(Dataset entries)
[Start of section]
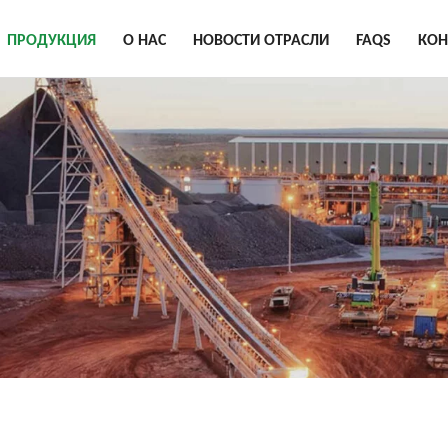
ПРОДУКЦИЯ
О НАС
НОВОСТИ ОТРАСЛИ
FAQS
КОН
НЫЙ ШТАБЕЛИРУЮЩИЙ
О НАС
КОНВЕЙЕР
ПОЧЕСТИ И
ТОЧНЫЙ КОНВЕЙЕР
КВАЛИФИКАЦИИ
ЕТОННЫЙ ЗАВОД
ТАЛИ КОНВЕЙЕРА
[End of section]
[Start of section]
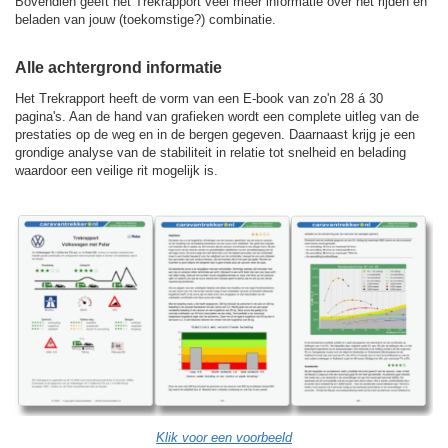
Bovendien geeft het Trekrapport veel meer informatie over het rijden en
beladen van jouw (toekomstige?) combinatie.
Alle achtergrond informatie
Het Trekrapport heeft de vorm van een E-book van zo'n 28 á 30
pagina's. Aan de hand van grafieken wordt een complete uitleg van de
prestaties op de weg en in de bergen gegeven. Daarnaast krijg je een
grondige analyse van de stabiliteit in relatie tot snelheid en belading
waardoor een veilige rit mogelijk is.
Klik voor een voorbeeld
[End of section]
* **DIRECTIVE**
Take the records above and return, word for word, only the lines that fall from the line with "beladen van jouw (toekomstige?) combinatie." to the line with "Klik voor een voorbeeld", both of them included.

* **ANSWER SPACE**
beladen van jouw (toekomstige?) combinatie.
Alle achtergrond informatie
Het Trekrapport heeft de vorm van een E-book van zo'n 28 á 30
pagina's. Aan de hand van grafieken wordt een complete uitleg van de
prestaties op de weg en in de bergen gegeven. Daarnaast krijg je een
grondige analyse van de stabiliteit in relatie tot snelheid en belading
waardoor een veilige rit mogelijk is.
Klik voor een voorbeeld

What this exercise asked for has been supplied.